COURTESY PERFORMA
COURTESY PERFORMA
The biennial Performa’s opening-night gala for its tenth-anniversary edition happened to fall on All Saints’ Day, and so it’s appropriate that the chosen setting was a church. On Sunday, a small group of guests were led into the nave of St. Bart’s on Park Avenue, the aisle lined with green neon, and took seats on a square of mini-bleachers erected in the center of the transept. Each person seated was watching the ballet master David Hallberg—the first American to become a principal dancer in the Bolshoi Ballet—standing in his skivvies, his body painted with ancient anatomy diagrams, a dulcimer Renaissance ditty echoing off the buttresses.
COURTESY PERFORMA
This was the start of Fortuna Desperata, a Performa commission by Francesco Vezzoli in collaboration with Hallberg. It seems Vezzoli, the Italian artist who in recent years has focused on making short films stuffed with bold-faced names, has grown tired of working with extremely famous actors, singers, academics and models, and now wants to work with extremely famous ballet dancers (though some flashes of star power remain; the costumes in the performance were all custom Prada).
After the principal stood still for a few minutes, the set piece was fleshed out by five other dancers. Led by Hallberg, they engaged in a series of 15th-century Italian mating two-steps, as interpreted from the original sources by historian Deda Cristina Colonna, communicating not by words but by touches of the hand and flicks of an ankle—and, in the case of Hallberg, a big shit-eating grin that he broke out judiciously.
This synced up nicely with Performa’s stated Renaissance theme this year, and unlike many other of the events in the Performa slate, this would not be repeated throughout the month: there were two performances Sunday night, and that was it.
After the final performance, there was a reception at Inside Park—which is probably the only bar in a church in New York.
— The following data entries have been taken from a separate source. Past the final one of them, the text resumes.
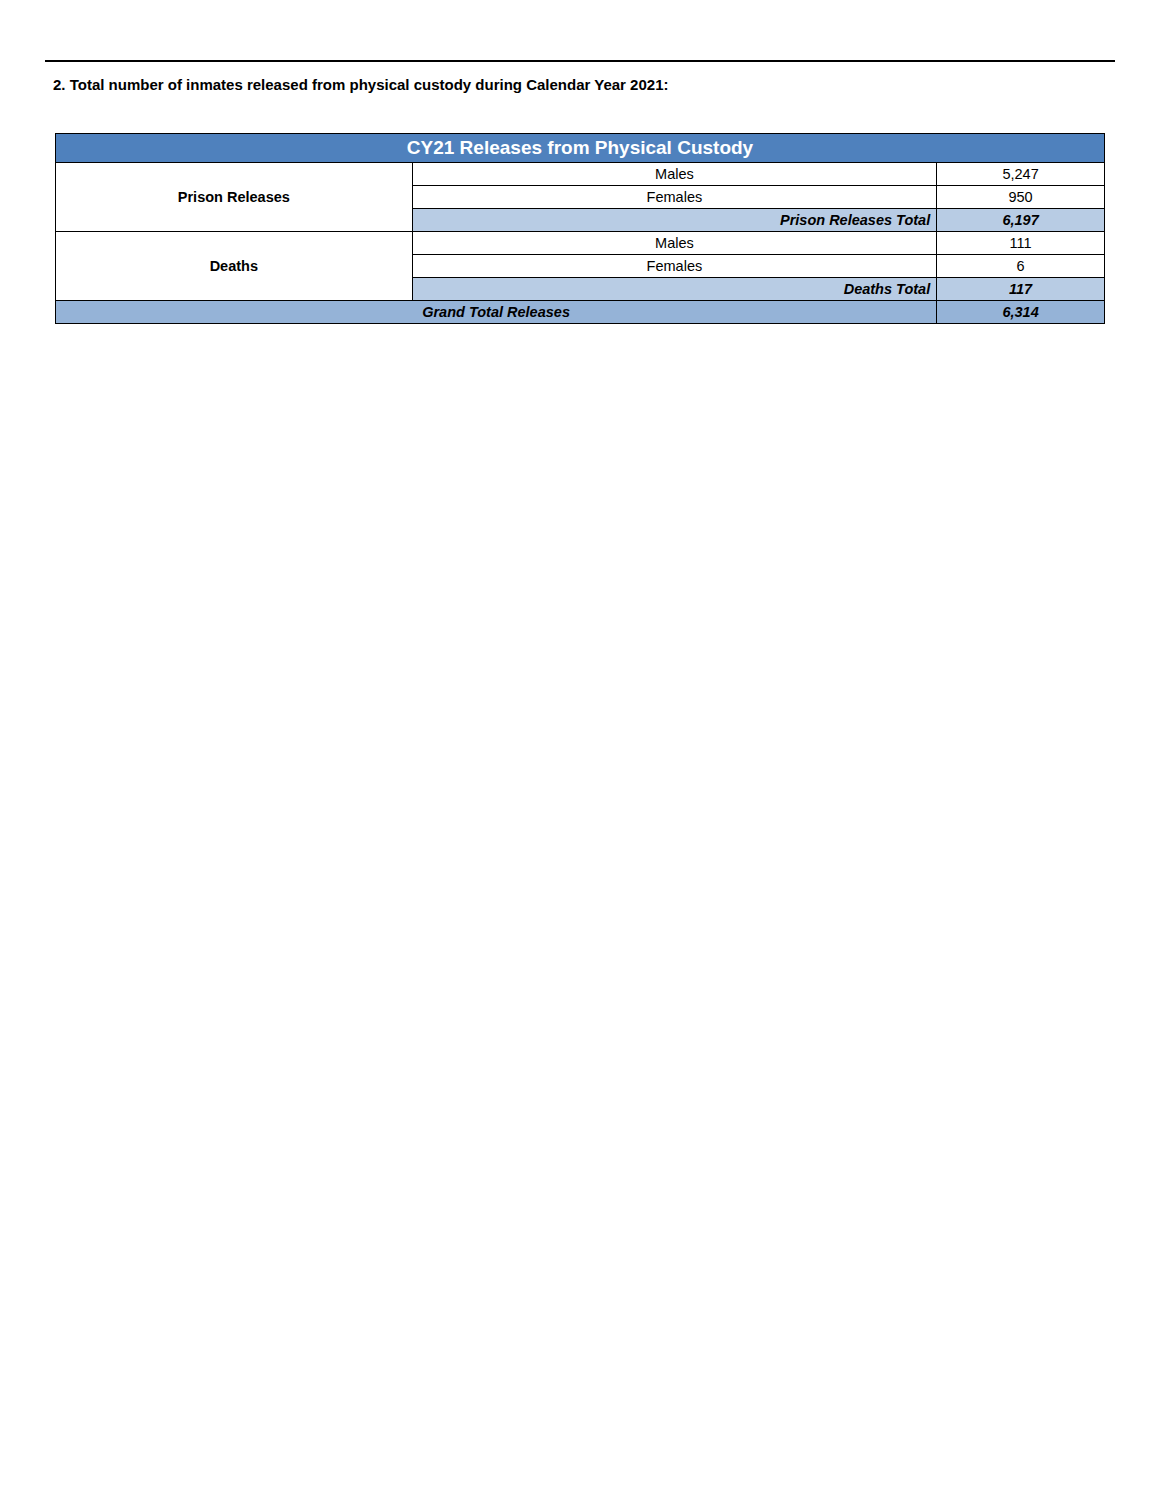2. Total number of inmates released from physical custody during Calendar Year 2021:
| CY21 Releases from Physical Custody |
| --- |
| Prison Releases | Males | 5,247 |
| Females | 950 |
| Prison Releases Total | 6,197 |
| Deaths | Males | 111 |
| Females | 6 |
| Deaths Total | 117 |
| Grand Total Releases | 6,314 |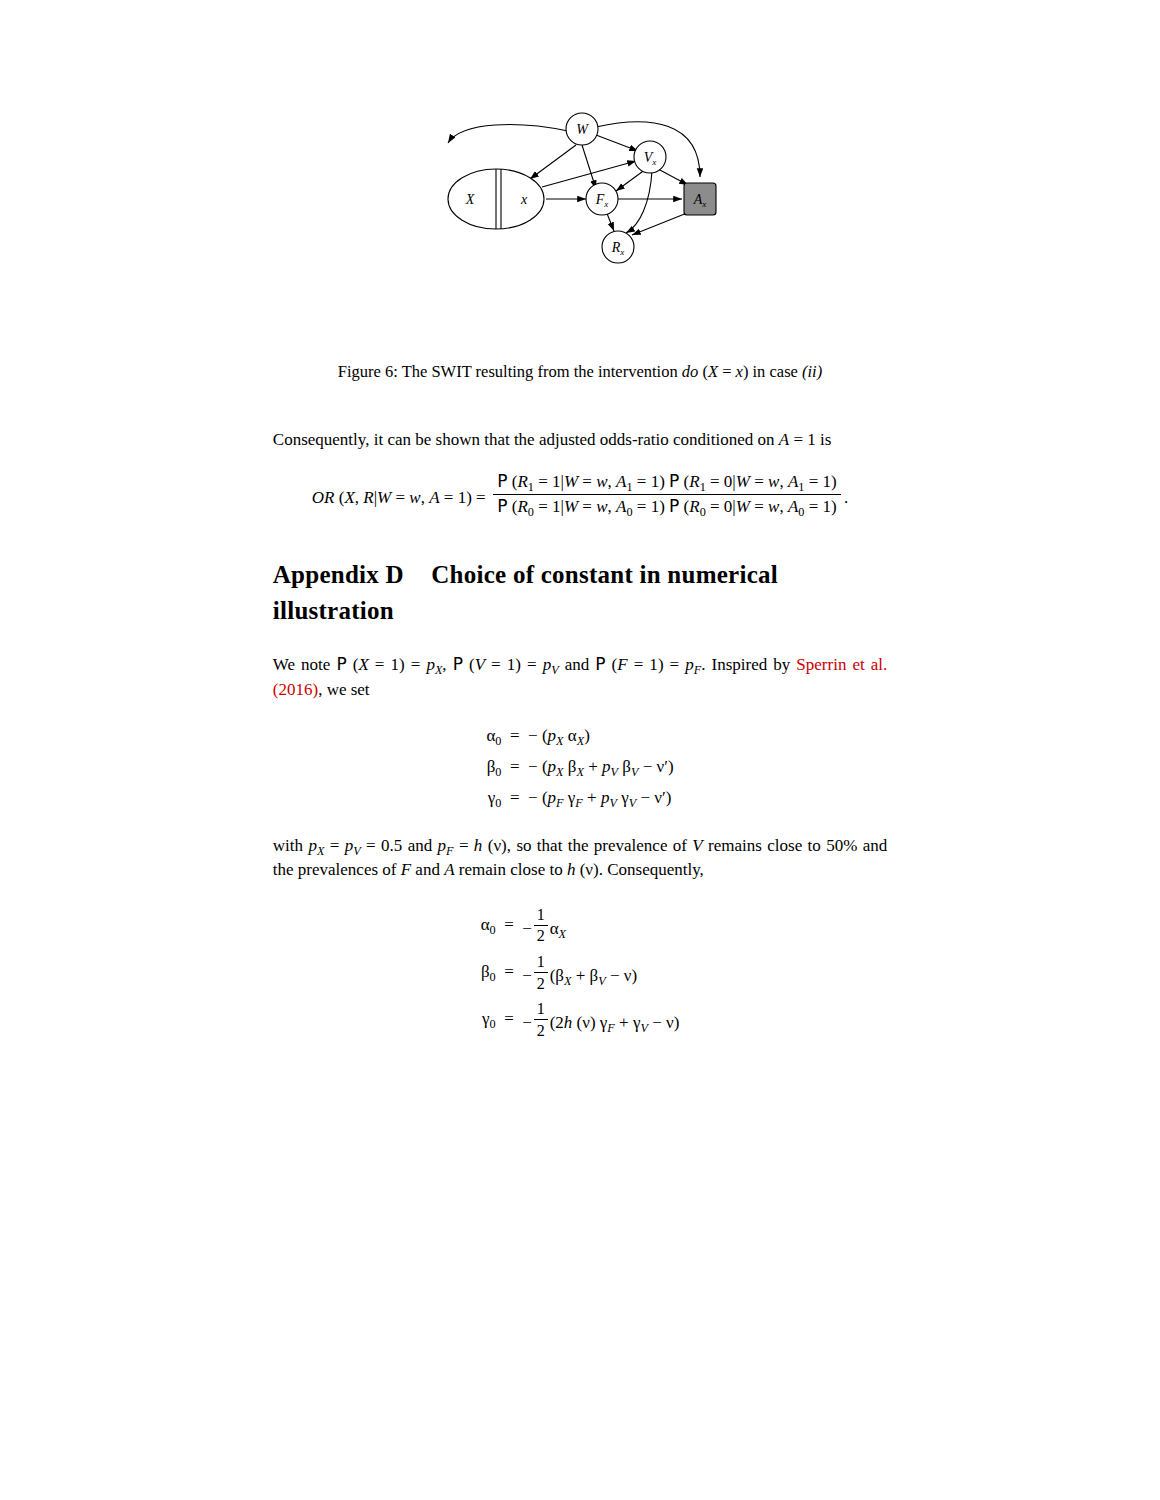W Vx X x Fx Ax Rx
Figure 6: The SWIT resulting from the intervention do (X = x) in case (ii)
Consequently, it can be shown that the adjusted odds-ratio conditioned on A = 1 is
OR (X, R|W = w, A = 1) = (R1 = 1|W = w, A1 = 1) (R1 = 0|W = w, A1 = 1) (R0 = 1|W = w, A0 = 1) (R0 = 0|W = w, A0 = 1) .
Appendix D Choice of constant in numerical illustration
We note (X = 1) = pX, (V = 1) = pV and (F = 1) = pF. Inspired by Sperrin et al. (2016), we set
| α 0 | = | − ( p X α X ) |
| β 0 | = | − ( p X β X + p V β V − ν′ ) |
| γ 0 | = | − ( p F γ F + p V γ V − ν′ ) |
with pX = pV = 0.5 and pF = h (ν), so that the prevalence of V remains close to 50% and the prevalences of F and A remain close to h (ν). Consequently,
| α 0 | = | − 1 2 α X |
| β 0 | = | − 1 2 ( β X + β V − ν ) |
| γ 0 | = | − 1 2 ( 2 h ( ν ) γ F + γ V − ν ) |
Performa’s founding director and curator, RoseLee Goldberg, remarked that she “couldn’t be happier” with how this year’s show had started.
“What I say about Performa is that it’s 100 percent risk and 100 percent trust,” she said. “100 percent risk means you don’t really know what you’re getting. It’s not like we take this out to the suburbs and do a tryout—tonight’s the night, and it’s a one-time performance. 100 percent trust is, there are artists that I just 100 percent believe in and I know they would deliver. Tonight they did exactly that.”
The collaboration may have been an interesting choice, then, as Vezzoli has rankled critics in the past. And, speaking of risk, we’ve yet to mention Hallberg’s foot injury that’s kept him on the sidelines all year.
Still, the duo appealed to Goldberg, and that’s what she went with for Performa’s opening act.
“I’ve been wanting to talk about the Renaissance for years,” Goldberg said. “It was the artist’s job in the 1450s to create the events that went with the marriage, the victory, the march. Francesco, the moment he heard I was doing the Renaissance he said, ‘That’s mine, that’s mine!’ And I said, ‘You’re absolutely right.’ And David Hallberg is an impeccable presence beyond anything. There’s such an understanding of the body and what the body’s capable of—of projecting elegance and grace and integrity.”
The Performa Hub, the biennial’s headquarters and site of many of its events, is now open as of noon today, and programming will run until November 22.